- Trecho fornecido
════════════════
Precisamos falar sobre Juliana. Também precisamos falar sobre a negligência criminosa da Indonésia. E não podemos, principalmente, esquecer de falar sobre uma sociedade que, mais uma vez, condena uma mulher quando, na verdade, ela foi a vítima.
Juliana era uma jovem que queria viver. Queria ser livre. Certamente, durante sua breve vida, ela sabia o quanto essa ‘escolha’ lhe cobraria um preço. Mas acho que não esperava que esse preço seria cobrado até mesmo após sua morte – uma partida que nunca deveria ter acontecido.
Ela fez parte, numericamente, do grupo de pessoas (de diversos países) que todo ano buscam a Indonésia como destino turístico. E um dos passeios mais incríveis é justamente o Monte Rinjani.
Juliana não estava sozinha. Estava com um guia, com um grupo, fazendo algo que muitos já fizeram, muitos ainda fazem e, certamente, muitos ainda farão. A diferença é que o mesmo país que se vende para o turismo não tem estrutura para lidar com um acidente quando ele acontece.
E sim, acidentes acontecem. Mesmo com toda segurança, imprevistos são possíveis. Mas, no caso de Juliana, o que vimos foi a completa ausência de suporte.
Ela escorregou e continuou viva. Juliana ficou assim por quatro dias. Ao relento, machucada, com sede, com fome e com medo. Ah! E como “companhia”, teve um drone – que fez o “magnífico” trabalho de encontrá-la, registrar tudo – imagens que apertam o coração só de lembrar. E eu me pergunto: como deve ser para a família ver isso?
Nenhum drone para levar ao menos o mínimo que a ajudasse a aguentar até o resgate. Essa tecnologia incrível transformou sua tragédia em um Big Brother. Ela, no papel principal, assistida por todo o mundo.
E o que o governo da Indonésia fez? Fez pouco. Muito pouco. O resultado desse “pouco” foi divulgado dias atrás: Juliana não sobreviveu.
════════════════
[Itens armazenados]
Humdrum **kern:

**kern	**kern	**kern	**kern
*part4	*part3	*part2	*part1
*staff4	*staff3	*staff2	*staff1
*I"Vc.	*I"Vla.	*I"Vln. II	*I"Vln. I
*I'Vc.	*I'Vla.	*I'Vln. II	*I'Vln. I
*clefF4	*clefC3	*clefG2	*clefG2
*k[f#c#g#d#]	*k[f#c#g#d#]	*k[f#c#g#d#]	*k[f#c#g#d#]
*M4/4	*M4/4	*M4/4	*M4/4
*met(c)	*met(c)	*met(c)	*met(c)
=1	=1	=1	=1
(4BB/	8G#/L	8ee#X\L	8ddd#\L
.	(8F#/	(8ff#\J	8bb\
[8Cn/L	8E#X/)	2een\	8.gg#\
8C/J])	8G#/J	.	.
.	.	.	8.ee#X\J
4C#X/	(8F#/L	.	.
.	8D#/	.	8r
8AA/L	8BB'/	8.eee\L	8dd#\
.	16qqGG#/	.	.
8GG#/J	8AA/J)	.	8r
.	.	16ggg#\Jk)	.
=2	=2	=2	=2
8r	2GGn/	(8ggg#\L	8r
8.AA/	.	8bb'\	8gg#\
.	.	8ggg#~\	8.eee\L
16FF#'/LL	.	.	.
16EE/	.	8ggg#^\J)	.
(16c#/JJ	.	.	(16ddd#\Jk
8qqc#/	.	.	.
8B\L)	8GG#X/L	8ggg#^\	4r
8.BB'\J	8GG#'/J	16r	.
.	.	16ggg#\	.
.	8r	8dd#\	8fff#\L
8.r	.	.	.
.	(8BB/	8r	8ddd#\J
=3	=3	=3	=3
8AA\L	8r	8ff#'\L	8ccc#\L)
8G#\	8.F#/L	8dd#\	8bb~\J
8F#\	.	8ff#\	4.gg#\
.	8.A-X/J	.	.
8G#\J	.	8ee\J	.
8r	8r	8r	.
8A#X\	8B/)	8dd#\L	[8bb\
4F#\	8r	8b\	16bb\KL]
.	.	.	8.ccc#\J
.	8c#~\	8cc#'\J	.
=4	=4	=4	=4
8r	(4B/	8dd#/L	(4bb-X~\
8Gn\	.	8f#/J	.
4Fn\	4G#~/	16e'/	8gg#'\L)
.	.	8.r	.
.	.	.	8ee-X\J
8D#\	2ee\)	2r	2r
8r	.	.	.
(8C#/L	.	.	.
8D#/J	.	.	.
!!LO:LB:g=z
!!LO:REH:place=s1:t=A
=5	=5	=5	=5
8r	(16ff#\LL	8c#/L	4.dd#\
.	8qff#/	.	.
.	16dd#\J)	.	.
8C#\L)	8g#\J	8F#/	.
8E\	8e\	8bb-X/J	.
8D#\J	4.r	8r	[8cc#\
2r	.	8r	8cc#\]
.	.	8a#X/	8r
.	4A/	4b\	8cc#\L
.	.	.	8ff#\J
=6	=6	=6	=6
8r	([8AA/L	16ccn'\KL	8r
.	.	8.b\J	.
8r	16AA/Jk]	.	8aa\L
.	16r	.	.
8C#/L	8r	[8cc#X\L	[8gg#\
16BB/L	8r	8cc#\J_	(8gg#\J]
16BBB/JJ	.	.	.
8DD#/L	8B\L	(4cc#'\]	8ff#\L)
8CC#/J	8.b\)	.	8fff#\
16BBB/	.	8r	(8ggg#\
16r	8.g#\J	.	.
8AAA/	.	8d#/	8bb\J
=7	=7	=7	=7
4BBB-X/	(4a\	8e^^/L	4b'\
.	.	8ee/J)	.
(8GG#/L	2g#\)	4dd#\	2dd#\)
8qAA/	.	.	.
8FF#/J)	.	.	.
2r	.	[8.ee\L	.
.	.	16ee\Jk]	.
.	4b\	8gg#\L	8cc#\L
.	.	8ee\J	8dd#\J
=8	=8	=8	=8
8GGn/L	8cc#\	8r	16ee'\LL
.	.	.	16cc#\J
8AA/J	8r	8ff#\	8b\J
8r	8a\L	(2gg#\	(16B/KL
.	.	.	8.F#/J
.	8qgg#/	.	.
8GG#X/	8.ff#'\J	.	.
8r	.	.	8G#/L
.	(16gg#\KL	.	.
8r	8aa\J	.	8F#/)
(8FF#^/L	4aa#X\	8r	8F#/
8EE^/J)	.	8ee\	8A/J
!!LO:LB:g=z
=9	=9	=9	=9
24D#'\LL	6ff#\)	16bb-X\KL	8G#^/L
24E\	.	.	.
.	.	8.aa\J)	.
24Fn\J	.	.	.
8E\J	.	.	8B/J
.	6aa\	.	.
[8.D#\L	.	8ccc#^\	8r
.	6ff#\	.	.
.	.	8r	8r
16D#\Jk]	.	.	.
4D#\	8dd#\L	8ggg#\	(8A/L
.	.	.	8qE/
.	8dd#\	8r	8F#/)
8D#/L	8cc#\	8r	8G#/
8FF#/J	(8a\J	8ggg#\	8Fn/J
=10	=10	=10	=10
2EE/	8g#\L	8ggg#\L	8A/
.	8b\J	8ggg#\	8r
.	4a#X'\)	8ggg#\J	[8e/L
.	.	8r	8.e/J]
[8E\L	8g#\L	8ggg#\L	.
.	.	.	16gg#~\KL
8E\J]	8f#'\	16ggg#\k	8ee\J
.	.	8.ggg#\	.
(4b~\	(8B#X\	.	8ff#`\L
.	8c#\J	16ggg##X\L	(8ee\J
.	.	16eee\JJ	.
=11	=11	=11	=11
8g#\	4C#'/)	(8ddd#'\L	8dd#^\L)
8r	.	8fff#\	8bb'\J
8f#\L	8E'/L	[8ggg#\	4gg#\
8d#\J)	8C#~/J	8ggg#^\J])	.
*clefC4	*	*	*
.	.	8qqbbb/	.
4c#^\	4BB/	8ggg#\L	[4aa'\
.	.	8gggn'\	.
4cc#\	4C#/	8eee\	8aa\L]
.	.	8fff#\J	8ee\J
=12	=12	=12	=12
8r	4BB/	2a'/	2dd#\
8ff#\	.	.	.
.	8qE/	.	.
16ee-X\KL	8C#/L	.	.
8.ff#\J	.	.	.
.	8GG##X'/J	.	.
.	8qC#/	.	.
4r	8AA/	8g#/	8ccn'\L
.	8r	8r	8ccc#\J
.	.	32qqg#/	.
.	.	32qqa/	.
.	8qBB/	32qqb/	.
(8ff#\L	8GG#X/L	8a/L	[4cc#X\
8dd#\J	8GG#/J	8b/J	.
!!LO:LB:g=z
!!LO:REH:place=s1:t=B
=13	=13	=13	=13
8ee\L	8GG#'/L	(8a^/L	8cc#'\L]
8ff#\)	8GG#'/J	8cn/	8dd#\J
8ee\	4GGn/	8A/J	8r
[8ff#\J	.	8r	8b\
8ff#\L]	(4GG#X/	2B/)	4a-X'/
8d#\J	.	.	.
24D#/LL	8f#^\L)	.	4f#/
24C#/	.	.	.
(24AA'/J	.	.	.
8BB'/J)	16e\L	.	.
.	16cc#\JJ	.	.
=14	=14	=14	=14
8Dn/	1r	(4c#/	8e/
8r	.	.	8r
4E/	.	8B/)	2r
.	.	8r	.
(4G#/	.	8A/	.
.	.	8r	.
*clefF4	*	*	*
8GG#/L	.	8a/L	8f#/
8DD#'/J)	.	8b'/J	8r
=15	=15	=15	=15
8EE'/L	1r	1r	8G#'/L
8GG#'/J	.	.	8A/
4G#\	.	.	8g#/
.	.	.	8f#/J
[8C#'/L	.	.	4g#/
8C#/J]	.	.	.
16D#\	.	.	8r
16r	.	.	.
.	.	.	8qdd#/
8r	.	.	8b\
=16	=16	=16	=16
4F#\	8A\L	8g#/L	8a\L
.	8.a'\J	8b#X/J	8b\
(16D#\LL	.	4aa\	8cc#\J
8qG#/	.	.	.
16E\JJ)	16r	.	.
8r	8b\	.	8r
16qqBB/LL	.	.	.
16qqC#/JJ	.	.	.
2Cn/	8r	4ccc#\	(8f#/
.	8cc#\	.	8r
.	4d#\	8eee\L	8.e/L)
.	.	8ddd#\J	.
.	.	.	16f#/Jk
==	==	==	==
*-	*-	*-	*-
════════════════
- Descrição da tarefa
Por favor, cite o texto sobre Juliana inteiro, sem nenhuma alteração.

- Tarefa concluída
Precisamos falar sobre Juliana. Também precisamos falar sobre a negligência criminosa da Indonésia. E não podemos, principalmente, esquecer de falar sobre uma sociedade que, mais uma vez, condena uma mulher quando, na verdade, ela foi a vítima.
Juliana era uma jovem que queria viver. Queria ser livre. Certamente, durante sua breve vida, ela sabia o quanto essa ‘escolha’ lhe cobraria um preço. Mas acho que não esperava que esse preço seria cobrado até mesmo após sua morte – uma partida que nunca deveria ter acontecido.
Ela fez parte, numericamente, do grupo de pessoas (de diversos países) que todo ano buscam a Indonésia como destino turístico. E um dos passeios mais incríveis é justamente o Monte Rinjani.
Juliana não estava sozinha. Estava com um guia, com um grupo, fazendo algo que muitos já fizeram, muitos ainda fazem e, certamente, muitos ainda farão. A diferença é que o mesmo país que se vende para o turismo não tem estrutura para lidar com um acidente quando ele acontece.
E sim, acidentes acontecem. Mesmo com toda segurança, imprevistos são possíveis. Mas, no caso de Juliana, o que vimos foi a completa ausência de suporte.
Ela escorregou e continuou viva. Juliana ficou assim por quatro dias. Ao relento, machucada, com sede, com fome e com medo. Ah! E como “companhia”, teve um drone – que fez o “magnífico” trabalho de encontrá-la, registrar tudo – imagens que apertam o coração só de lembrar. E eu me pergunto: como deve ser para a família ver isso?
Nenhum drone para levar ao menos o mínimo que a ajudasse a aguentar até o resgate. Essa tecnologia incrível transformou sua tragédia em um Big Brother. Ela, no papel principal, assistida por todo o mundo.
E o que o governo da Indonésia fez? Fez pouco. Muito pouco. O resultado desse “pouco” foi divulgado dias atrás: Juliana não sobreviveu.